Przejdź do treści

Idzie zima, czas spryskać roślinki

Zima jak do tej pory omija nas sze­ro­kim łu­kiem, ale krążą wie­ści, że w końcu do nas do­trze. Prze­zorni za­dbali o swoje ro­śliny w sa­dzie czy ogro­dzie choćby owi­ja­jąc je słomą. Tra­dy­cyjne środki są do­bre, bo spraw­dzone i… tra­dy­cyjne. Warto jed­nak iść z du­chem czasu!

Być może już wkrótce słoma pój­dzie w za­po­mnie­nie. Przy­naj­mniej je­śli cho­dzi o ochronę ro­ślin przed zim­nem. Ba­da­cze z USA opra­co­wali re­cep­turę sprayu, który chroni ro­śliny przed przy­mroz­kami. Pre­pa­rat jest cał­ko­wi­cie bez­pieczny w stosowaniu.

Wszyst­kie jego skład­niki są nie­tok­syczne dla ro­ślin, zwie­rząt oraz lu­dzi i można je zna­leźć albo w na­szym je­dze­niu, albo w pro­ce­sie jego pro­duk­cji — tłu­ma­czy je­den z wy­na­laz­ców, Da­vid Francko z Uni­ver­sity of Alabama.

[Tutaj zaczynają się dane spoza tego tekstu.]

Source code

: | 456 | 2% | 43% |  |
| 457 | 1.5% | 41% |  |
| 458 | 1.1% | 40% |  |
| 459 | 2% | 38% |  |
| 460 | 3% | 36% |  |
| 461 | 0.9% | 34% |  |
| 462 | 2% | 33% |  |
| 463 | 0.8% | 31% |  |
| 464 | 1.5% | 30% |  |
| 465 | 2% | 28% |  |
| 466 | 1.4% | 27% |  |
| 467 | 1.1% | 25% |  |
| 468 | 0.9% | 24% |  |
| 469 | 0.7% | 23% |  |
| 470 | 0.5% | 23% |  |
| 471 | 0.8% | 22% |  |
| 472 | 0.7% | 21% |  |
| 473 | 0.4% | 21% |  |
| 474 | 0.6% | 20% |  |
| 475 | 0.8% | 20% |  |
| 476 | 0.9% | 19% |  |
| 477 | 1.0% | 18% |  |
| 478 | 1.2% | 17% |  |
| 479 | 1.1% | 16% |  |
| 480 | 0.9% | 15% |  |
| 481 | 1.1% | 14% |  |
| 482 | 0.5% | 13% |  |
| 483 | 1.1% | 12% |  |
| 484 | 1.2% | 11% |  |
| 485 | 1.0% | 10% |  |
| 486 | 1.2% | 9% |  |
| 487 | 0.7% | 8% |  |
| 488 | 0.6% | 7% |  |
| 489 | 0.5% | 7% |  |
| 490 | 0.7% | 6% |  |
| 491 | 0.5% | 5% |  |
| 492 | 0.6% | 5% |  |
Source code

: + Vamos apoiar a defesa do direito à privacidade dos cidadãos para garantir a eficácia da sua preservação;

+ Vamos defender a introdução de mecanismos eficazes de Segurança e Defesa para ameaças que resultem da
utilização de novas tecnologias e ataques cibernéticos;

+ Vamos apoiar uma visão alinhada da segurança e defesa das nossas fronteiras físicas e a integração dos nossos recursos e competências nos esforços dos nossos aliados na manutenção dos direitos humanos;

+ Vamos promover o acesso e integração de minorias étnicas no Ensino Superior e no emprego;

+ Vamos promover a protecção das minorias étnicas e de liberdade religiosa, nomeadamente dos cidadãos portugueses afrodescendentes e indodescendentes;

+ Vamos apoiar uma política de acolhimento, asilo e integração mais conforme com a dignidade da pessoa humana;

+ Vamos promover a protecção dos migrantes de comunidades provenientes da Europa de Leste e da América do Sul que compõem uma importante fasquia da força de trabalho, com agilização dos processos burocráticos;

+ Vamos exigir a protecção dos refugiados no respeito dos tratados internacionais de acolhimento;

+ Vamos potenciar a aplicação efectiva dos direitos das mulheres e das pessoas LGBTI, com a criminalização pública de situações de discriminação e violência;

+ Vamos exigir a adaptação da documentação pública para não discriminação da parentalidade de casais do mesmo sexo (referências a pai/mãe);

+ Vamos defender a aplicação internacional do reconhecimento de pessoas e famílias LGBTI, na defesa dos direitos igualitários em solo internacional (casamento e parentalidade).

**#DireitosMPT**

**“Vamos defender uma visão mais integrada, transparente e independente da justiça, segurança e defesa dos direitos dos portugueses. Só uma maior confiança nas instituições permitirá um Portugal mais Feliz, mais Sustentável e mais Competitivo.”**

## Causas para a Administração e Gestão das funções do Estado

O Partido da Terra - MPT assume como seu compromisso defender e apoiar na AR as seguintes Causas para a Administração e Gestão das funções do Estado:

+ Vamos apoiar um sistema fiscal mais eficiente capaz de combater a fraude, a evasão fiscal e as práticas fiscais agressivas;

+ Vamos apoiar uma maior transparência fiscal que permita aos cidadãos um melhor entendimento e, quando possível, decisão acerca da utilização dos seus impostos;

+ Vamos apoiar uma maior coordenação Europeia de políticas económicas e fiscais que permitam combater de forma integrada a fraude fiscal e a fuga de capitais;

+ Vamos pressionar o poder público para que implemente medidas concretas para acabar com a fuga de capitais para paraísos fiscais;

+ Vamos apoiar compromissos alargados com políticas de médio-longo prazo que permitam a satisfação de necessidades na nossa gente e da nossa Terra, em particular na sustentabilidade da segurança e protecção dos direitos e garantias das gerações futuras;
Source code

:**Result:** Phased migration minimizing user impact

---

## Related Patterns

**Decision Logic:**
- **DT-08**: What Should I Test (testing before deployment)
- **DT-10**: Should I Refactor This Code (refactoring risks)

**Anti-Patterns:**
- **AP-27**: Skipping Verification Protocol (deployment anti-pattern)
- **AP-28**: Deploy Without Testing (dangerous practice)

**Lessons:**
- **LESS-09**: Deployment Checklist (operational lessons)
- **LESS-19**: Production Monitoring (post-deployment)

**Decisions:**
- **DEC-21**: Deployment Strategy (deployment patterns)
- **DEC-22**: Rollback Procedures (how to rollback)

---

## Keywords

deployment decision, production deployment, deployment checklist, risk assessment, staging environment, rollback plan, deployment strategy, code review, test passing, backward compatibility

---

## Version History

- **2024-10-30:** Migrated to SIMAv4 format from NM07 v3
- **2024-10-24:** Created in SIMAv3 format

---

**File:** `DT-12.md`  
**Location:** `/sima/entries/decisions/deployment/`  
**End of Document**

Spray sto­suje się ze­wnętrz­nie, ale wpływa on na pro­cesy za­cho­dzące w ko­mór­kach ro­ślin i po­pra­wia ich na­tu­ralną zdol­ność do to­le­ro­wa­nia chłodu. Chroni li­ście, kwiaty i owoce. Ba­da­nia te­stowe w la­bo­ra­to­rium wy­ka­zały, że spray wy­raź­nie ogra­ni­cza straty wy­wo­łane mro­zem. Efekt jego sto­so­wa­nia na­ukowcy po­rów­nali do prze­sa­dze­nia ro­ślin 320 km na południe.

Ko­rzystne efekty za­uwa­ży­li­śmy już w kilka go­dzin od mo­mentu za­sto­so­wa­nia – do­dał Da­vid Francko. Spray nie szko­dzi ro­śli­nom ani śro­do­wi­sku — we wszyst­kich eks­pe­ry­men­tach z wy­ko­rzy­sta­niem for­muły la­bo­ra­to­ryj­nej lub ryn­ko­wej nie stwier­dzi­li­śmy ani jed­nego przy­padku uszko­dze­nia li­ści, kwia­tów lub owo­ców, zwią­za­nego z uży­ciem środka.

Czy spray spraw­dzi się także na Kole Pod­bi­gu­no­wym? Czy po­wstaną tam plan­ta­cje orchidei?